Contextual + Ray - Boosting SFT, RL and Inference at Scale

Learn how to build enterprise-grade AI agents and applications using Ray as the backbone for scalable training, reinforcement learning, and low-latency serving across multi-node clusters in this 23-minute conference talk from Ray Summit 2025. Discover Contextual AI's end-to-end architecture platform designed to accelerate supervised fine-tuning (SFT), reinforcement learning (RL), and large-scale inference for real-world agentic workloads, with optimization for flexibility and performance to enable rapid iteration on complex agent behaviors.
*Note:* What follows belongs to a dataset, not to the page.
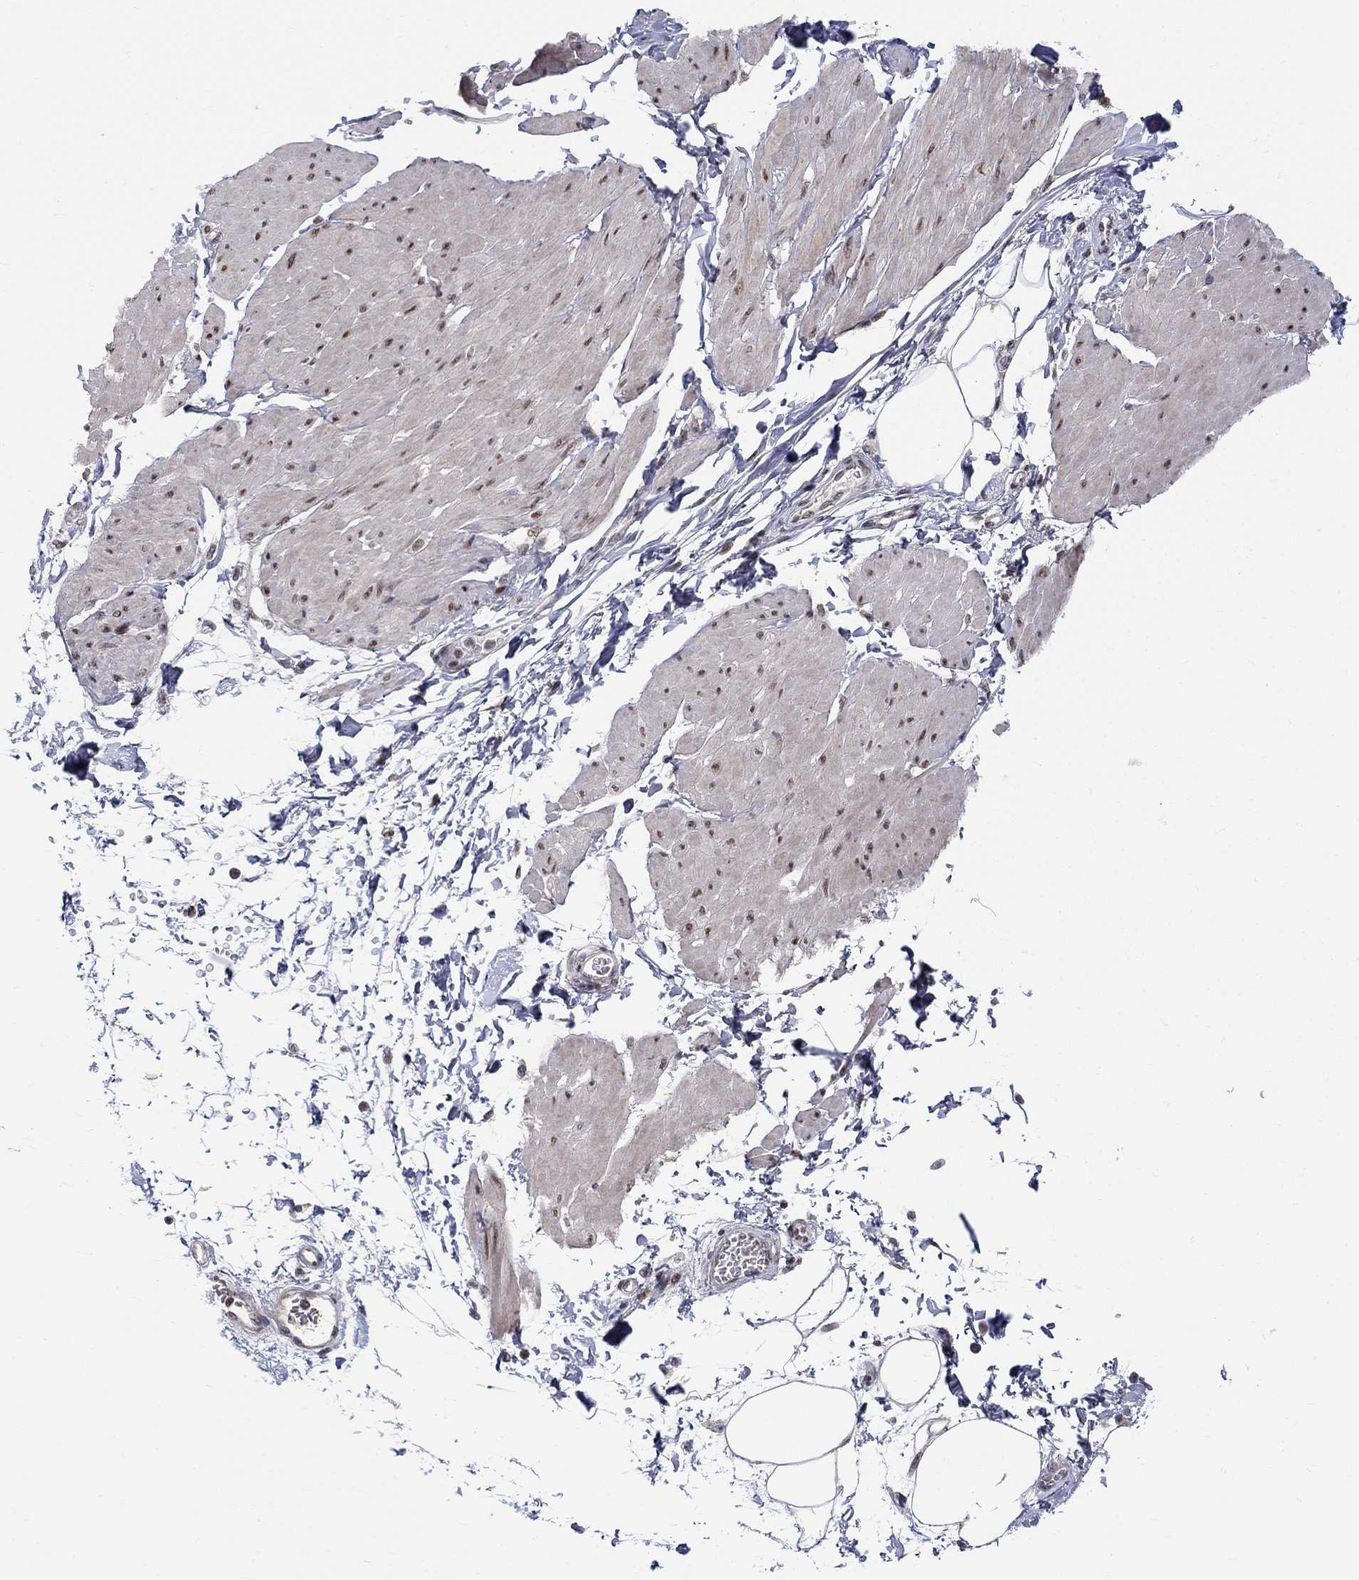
{"staining": {"intensity": "strong", "quantity": "25%-75%", "location": "nuclear"}, "tissue": "smooth muscle", "cell_type": "Smooth muscle cells", "image_type": "normal", "snomed": [{"axis": "morphology", "description": "Normal tissue, NOS"}, {"axis": "topography", "description": "Adipose tissue"}, {"axis": "topography", "description": "Smooth muscle"}, {"axis": "topography", "description": "Peripheral nerve tissue"}], "caption": "Protein staining of normal smooth muscle demonstrates strong nuclear staining in approximately 25%-75% of smooth muscle cells. (Stains: DAB in brown, nuclei in blue, Microscopy: brightfield microscopy at high magnification).", "gene": "KLF12", "patient": {"sex": "male", "age": 83}}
Explore key architectural components including asynchronous RL pipelines and large-scale multi-turn training, LoRA-based adaptation for fast specialization, context/data/tensor parallelism for efficient scaling, autoscaling and cold-start mitigation strategies, latency-aware routing for real-time agent serving, and disaggregated prefill and decode techniques for improved throughput under dynamic traffic patterns. Examine the operational aspects of running enterprise AI agents at scale, covering distributed observability through logging, metrics, tracing, and alerting, multi-host deployment patterns for reliability and redundancy, and techniques for maintaining system resilience, consistency, and service quality in production environments. Gain comprehensive insights into leveraging Ray for the complete lifecycle of enterprise AI agents, from large-scale training pipelines to mission-critical, low-latency production serving systems.